■ Brano proposto:
Fa troppo caldo, sono troppo stanco per cercare di trovare una logica in questa protesta assolata e solitaria: usciamo da un anno bestiale e anziché spogliarci grati per la concessione vacanziera che ci è stata fatta, riusciamo a incartarci in turille infette e propagatrici di varianti virate seppia, a scioglierci in polemiche da osteria, eterni Guelfi e Ghibellini, romanisti e laziali. C’è che si scaglia contro il dittatore sanitario, che, per una coincidenza neanche degna di un brogliaccio da Commedia dell’Arte, si chiama Speranza e ricorda ai facinorosi, e non solo, il Totò iettatore de La Patente. C’è chi si augura (moi aussi) che questa manica di idioti si contagi una buona volta e si tolga dai coglioni definitivamente, e biascica amaro che siamo un paese senza Speranza (e qui torna il cortocircuito alla frase precedente).

■ Esercizi da svolgere:
1. Nel brano, come si chiama il "dittatore sanitario"?
2. Trascrivi dal brano la parte compresa tra "Fa troppo caldo, sono" e "alla frase precedente).", estremi inclusi.
Per svolgere gli esercizi non occorre consultare i dati.

■ Dati riportati:
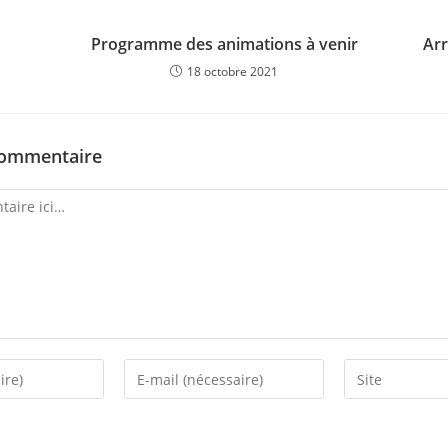
Programme des animations à venir
Arr
18 octobre 2021
commentaire
Enter
Saisir
your
l’URL
email
de
address
votre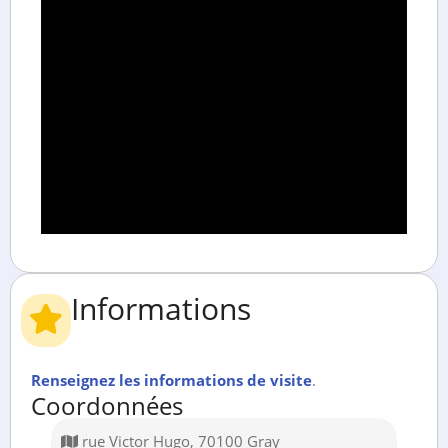
Informations
Renseignez les informations de visite
.
Coordonnées
rue Victor Hugo, 70100 Gray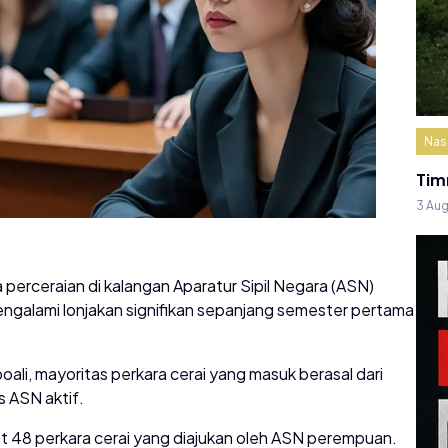
Nas
Tim
3 Au
erceraian di kalangan Aparatur Sipil Negara (ASN)
galami lonjakan signifikan sepanjang semester pertama
li, mayoritas perkara cerai yang masuk berasal dari
s ASN aktif.
at 48 perkara cerai yang diajukan oleh ASN perempuan.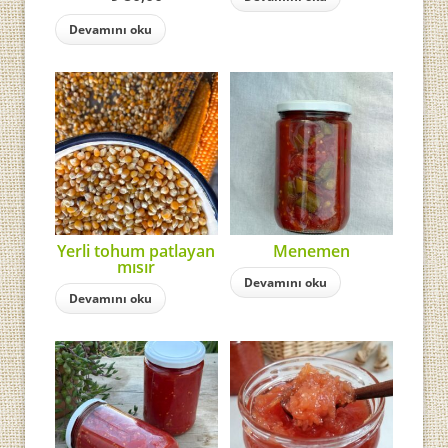
Devamını oku
Yerli tohum patlayan
Menemen
mısır
Devamını oku
Devamını oku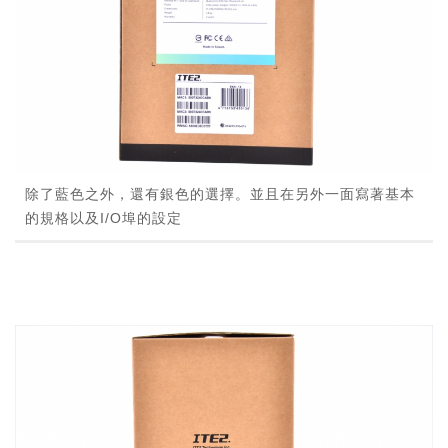
除了藍色之外，還有銀色的選擇。並且在另外一面寫著基本
的規格以及I/O埠的設定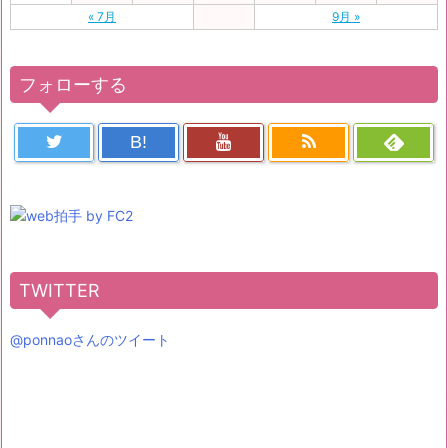
« 7月
9月 »
フォローする
B!
TWITTER
@ponnaoさんのツイート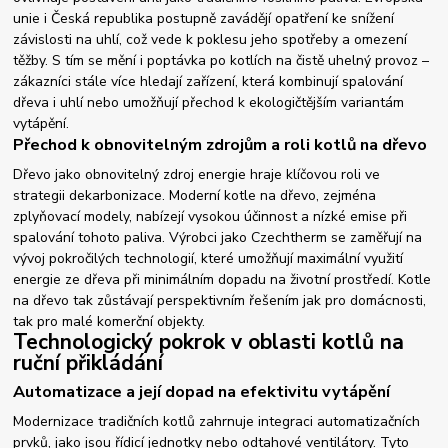
unie i Česká republika postupně zavádějí opatření ke snížení
závislosti na uhlí, což vede k poklesu jeho spotřeby a omezení
těžby. S tím se mění i poptávka po kotlích na čistě uhelný provoz –
zákazníci stále více hledají zařízení, která kombinují spalování
dřeva i uhlí nebo umožňují přechod k ekologičtějším variantám
vytápění.
Přechod k obnovitelným zdrojům a roli kotlů na dřevo
Dřevo jako obnovitelný zdroj energie hraje klíčovou roli ve
strategii dekarbonizace. Moderní kotle na dřevo, zejména
zplyňovací modely, nabízejí vysokou účinnost a nízké emise při
spalování tohoto paliva. Výrobci jako Czechtherm se zaměřují na
vývoj pokročilých technologií, které umožňují maximální využití
energie ze dřeva při minimálním dopadu na životní prostředí. Kotle
na dřevo tak zůstávají perspektivním řešením jak pro domácnosti,
tak pro malé komerční objekty.
Technologický pokrok v oblasti kotlů na
ruční přikládání
Automatizace a její dopad na efektivitu vytápění
Modernizace tradičních kotlů zahrnuje integraci automatizačních
prvků, jako jsou řídicí jednotky nebo odtahové ventilátory. Tyto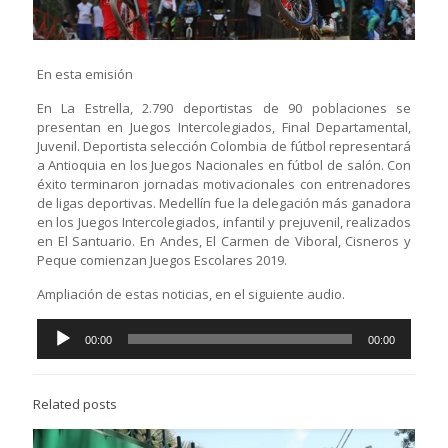
En esta emisión
En La Estrella, 2.790 deportistas de 90 poblaciones se
presentan en Juegos Intercolegiados, Final Departamental,
Juvenil. Deportista selección Colombia de fútbol representará
a Antioquia en los Juegos Nacionales en fútbol de salón. Con
éxito terminaron jornadas motivacionales con entrenadores
de ligas deportivas. Medellín fue la delegación más ganadora
en los Juegos Intercolegiados, infantil y prejuvenil, realizados
en El Santuario. En Andes, El Carmen de Viboral, Cisneros y
Peque comienzan Juegos Escolares 2019.
Ampliación de estas noticias, en el siguiente audio.
Reproductor
00:00
00:00
de
audio
Related posts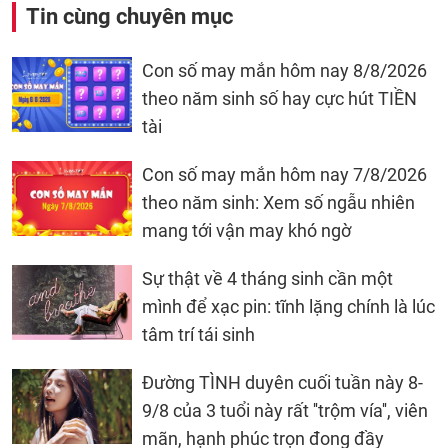
Tin cùng chuyên mục
Con số may mắn hôm nay 8/8/2026
theo năm sinh số hay cực hút TIỀN
tài
Con số may mắn hôm nay 7/8/2026
theo năm sinh: Xem số ngẫu nhiên
mang tới vận may khó ngờ
Sự thật về 4 tháng sinh cần một
mình để xạc pin: tĩnh lặng chính là lúc
tâm trí tái sinh
Đường TÌNH duyên cuối tuần này 8-
9/8 của 3 tuổi này rất ''trộm vía'', viên
mãn, hạnh phúc trọn đong đầy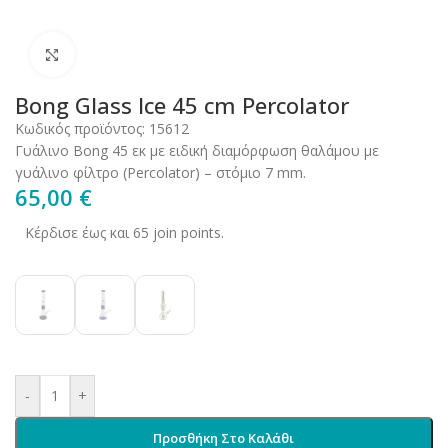
Click to enlarge
Bong Glass Ice 45 cm Percolator
Κωδικός προϊόντος:
15612
Γυάλινο Bong 45 εκ με ειδική διαμόρφωση θαλάμου με
γυάλινο φίλτρο (Percolator) – στόμιο 7 mm.
65,00
€
Κέρδισε έως και 65 join points.
-
+
Προσθήκη Στο Καλάθι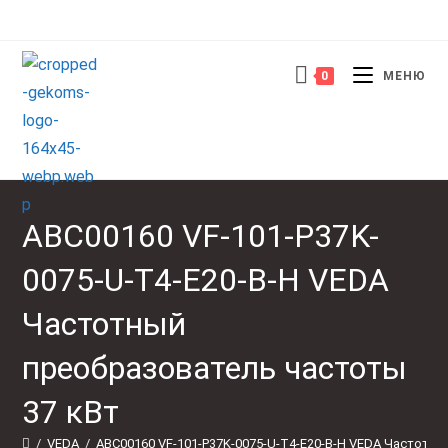
Перейти
к
содержимому
0
МЕНЮ
ABC00160 VF-101-P37K-
0075-U-T4-E20-B-H VEDA
Частотный
преобразователь частоты
37 кВт
/
VEDA
/
ABC00160 VF-101-P37K-0075-U-T4-E20-B-H VEDA Частотны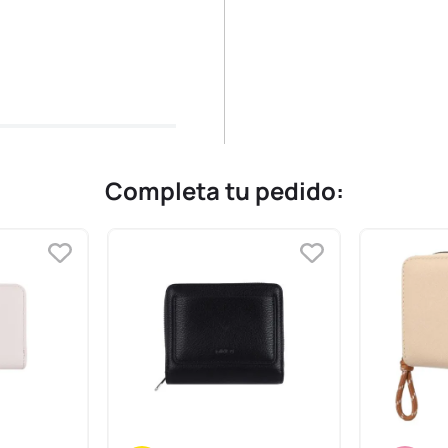
Completa tu pedido: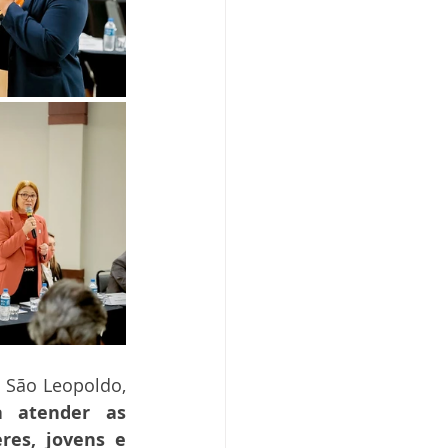
 São Leopoldo, 
a atender as 
es, jovens e 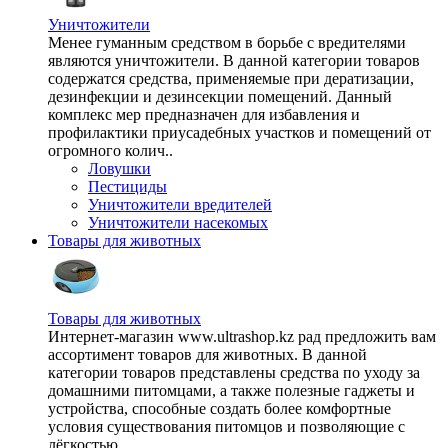
Уничтожители
Менее гуманным средством в борьбе с вредителями
являются уничтожители. В данной категории товаров
содержатся средства, применяемые при дератизации,
дезинфекции и дезинсекции помещений. Данный
комплекс мер предназначен для избавления и
профилактики приусадебных участков и помещений от
огромного колич..
Ловушки
Пестициды
Уничтожители вредителей
Уничтожители насекомых
Товары для животных
Товары для животных
Интернет-магазин www.ultrashop.kz рад предложить вам
ассортимент товаров для животных. В данной
категории товаров представлены средства по уходу за
домашними питомцами, а также полезные гаджеты и
устройства, способные создать более комфортные
условия существования питомцов и позволяющие с
лёгкостью ..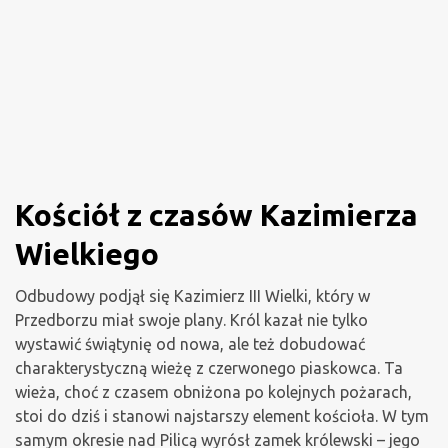
Kościół z czasów Kazimierza
Wielkiego
Odbudowy podjął się Kazimierz III Wielki, który w
Przedborzu miał swoje plany. Król kazał nie tylko
wystawić świątynię od nowa, ale też dobudować
charakterystyczną wieżę z czerwonego piaskowca. Ta
wieża, choć z czasem obniżona po kolejnych pożarach,
stoi do dziś i stanowi najstarszy element kościoła. W tym
samym okresie nad Pilicą wyrósł zamek królewski – jego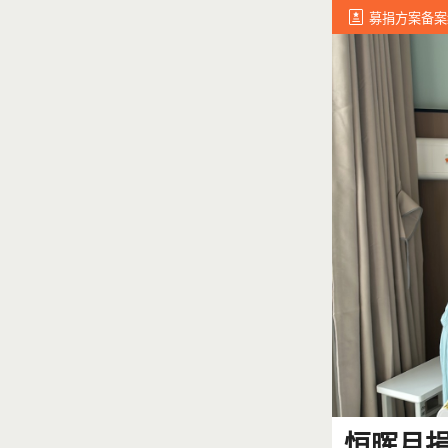
募捐方案备案编号:
恒晖月捐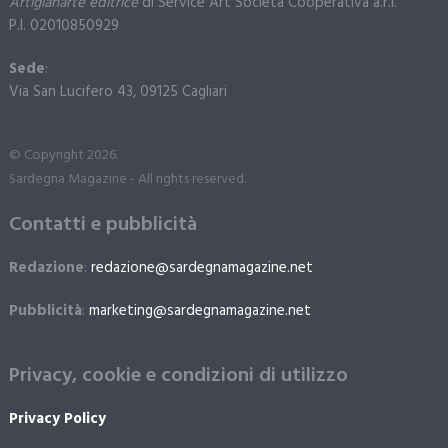
Artigianarte editrice
di Service Art Società Cooperativa a.r.l.
P.I. 02010850929
Sede
:
Via San Lucifero 43, 09125 Cagliari
© Copyright 2026.
Sardegna Magazine - All rights reserved.
Contatti e pubblicità
Redazione
:
redazione@sardegnamagazine.net
Pubblicità
:
marketing@sardegnamagazine.net
Privacy, cookie e condizioni di utilizzo
Privacy Policy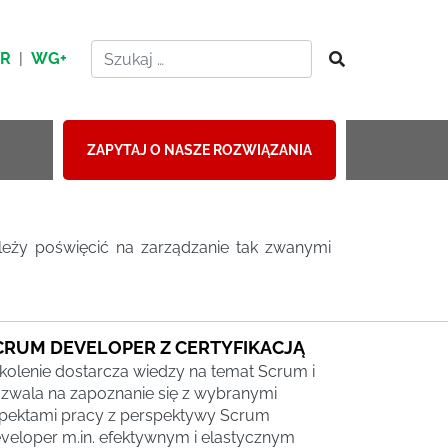
HR
|
WG+
ZAPYTAJ O NASZE ROZWIĄZANIA
ależy poświęcić na zarządzanie tak zwanymi
CRUM DEVELOPER Z CERTYFIKACJĄ
kolenie dostarcza wiedzy na temat Scrum i
zwala na zapoznanie się z wybranymi
pektami pracy z perspektywy Scrum
veloper m.in. efektywnym i elastycznym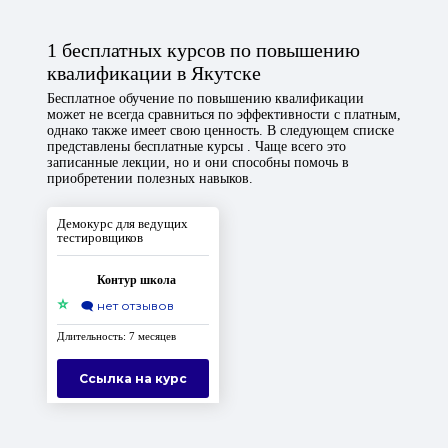
1 бесплатных курсов по повышению
квалификации в Якутске
Бесплатное обучение по повышению квалификации
может не всегда сравниться по эффективности с платным,
однако также имеет свою ценность. В следующем списке
представлены бесплатные курсы . Чаще всего это
записанные лекции, но и они способны помочь в
приобретении полезных навыков.
Демокурс для ведущих
тестировщиков
Контур школа
⭐
🗨️
нет отзывов
Длительность: 7 месяцев
Ссылка на курс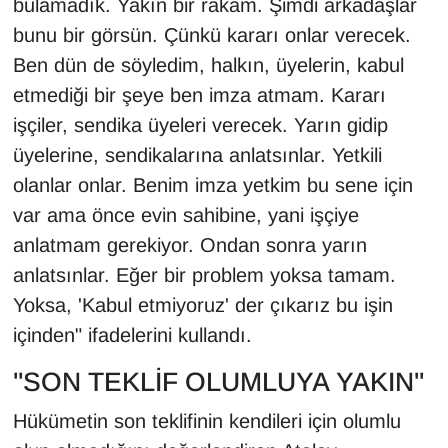
bulamadık. Yakın bir rakam. Şimdi arkadaşlar
bunu bir görsün. Çünkü kararı onlar verecek.
Ben dün de söyledim, halkın, üyelerin, kabul
etmediği bir şeye ben imza atmam. Kararı
işçiler, sendika üyeleri verecek. Yarın gidip
üyelerine, sendikalarına anlatsınlar. Yetkili
olanlar onlar. Benim imza yetkim bu sene için
var ama önce evin sahibine, yani işçiye
anlatmam gerekiyor. Ondan sonra yarın
anlatsınlar. Eğer bir problem yoksa tamam.
Yoksa, 'Kabul etmiyoruz' der çıkarız bu işin
içinden" ifadelerini kullandı.
"SON TEKLİF OLUMLUYA YAKIN"
Hükümetin son teklifinin kendileri için olumlu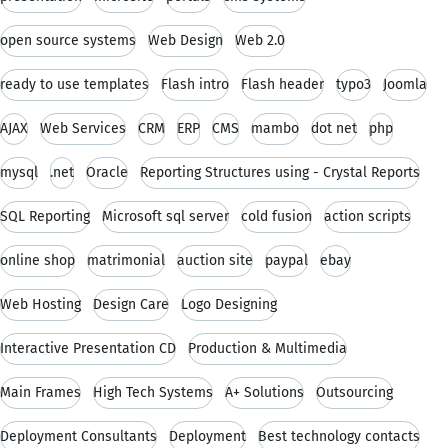
open source systems
Web Design
Web 2.0
ready to use templates
Flash intro
Flash header
typo3
Joomla
AJAX
Web Services
CRM
ERP
CMS
mambo
dot net
php
mysql
.net
Oracle
Reporting Structures using - Crystal Reports
SQL Reporting
Microsoft sql server
cold fusion
action scripts
online shop
matrimonial
auction site
paypal
ebay
Web Hosting
Design Care
Logo Designing
Interactive Presentation CD
Production & Multimedia
Main Frames
High Tech Systems
A+ Solutions
Outsourcing
Deployment Consultants
Deployment
Best technology contacts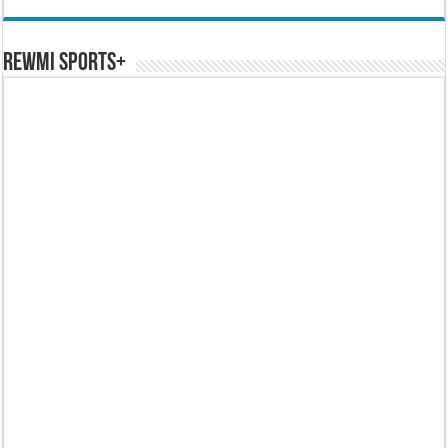
REWMI SPORTS+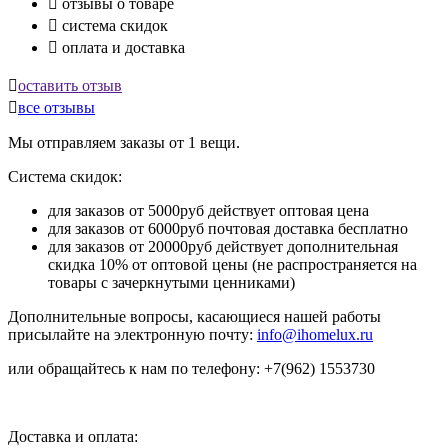

отзывы о товаре

система скидок

оплата и доставка

оставить отзыв

все отзывы
Мы отправляем заказы от 1 вещи.
Система скидок:
для заказов от 5000руб действует оптовая цена
для заказов от 6000руб почтовая доставка бесплатно
для заказов от 20000руб действует дополнительная
скидка 10% от оптовой цены (не распространяется на
товары с зачеркнутыми ценниками)
Дополнительные вопросы, касающиеся нашей работы
присылайте на электронную почту:
info@ihomelux.ru
или обращайтесь к нам по телефону: +7(962) 1553730
Доставка и оплата: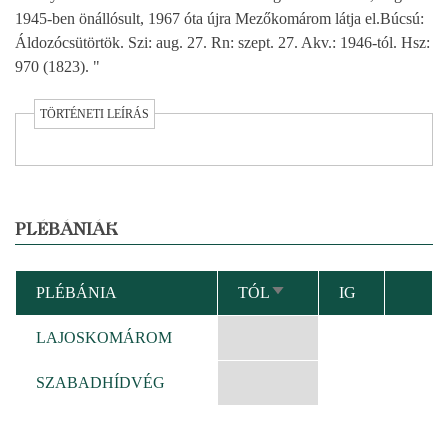
1945-ben önállósult, 1967 óta újra Mezőkomárom látja el.Búcsú:
Áldozócsütörtök. Szi: aug. 27. Rn: szept. 27. Akv.: 1946-tól. Hsz:
970 (1823). "
TÖRTÉNETI LEÍRÁS
PLÉBÁNIÁK
PLÉBÁNIA
TÓL
IG
NÖVEKVŐ
RENDEZÉS
LAJOSKOMÁROM
SZABADHÍDVÉG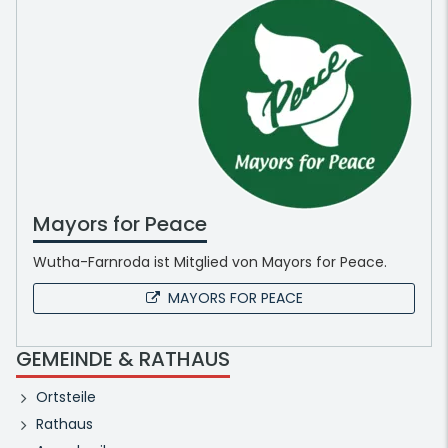
Mayors for Peace
Wutha-Farnroda ist Mitglied von Mayors for Peace.
MAYORS FOR PEACE
GEMEINDE & RATHAUS
Ortsteile
Rathaus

■ Soluzioni:
1. Si chiama Speranza.

2.
Fa troppo caldo, sono troppo stanco per cercare di trovare una logica in questa protesta assolata e solitaria: usciamo da un anno bestiale e anziché spogliarci grati per la concessione vacanziera che ci è stata fatta, riusciamo a incartarci in turille infette e propagatrici di varianti virate seppia, a scioglierci in polemiche da osteria, eterni Guelfi e Ghibellini, romanisti e laziali. C’è che si scaglia contro il dittatore sanitario, che, per una coincidenza neanche degna di un brogliaccio da Commedia dell’Arte, si chiama Speranza e ricorda ai facinorosi, e non solo, il Totò iettatore de La Patente. C’è chi si augura (moi aussi) che questa manica di idioti si contagi una buona volta e si tolga dai coglioni definitivamente, e biascica amaro che siamo un paese senza Speranza (e qui torna il cortocircuito alla frase precedente).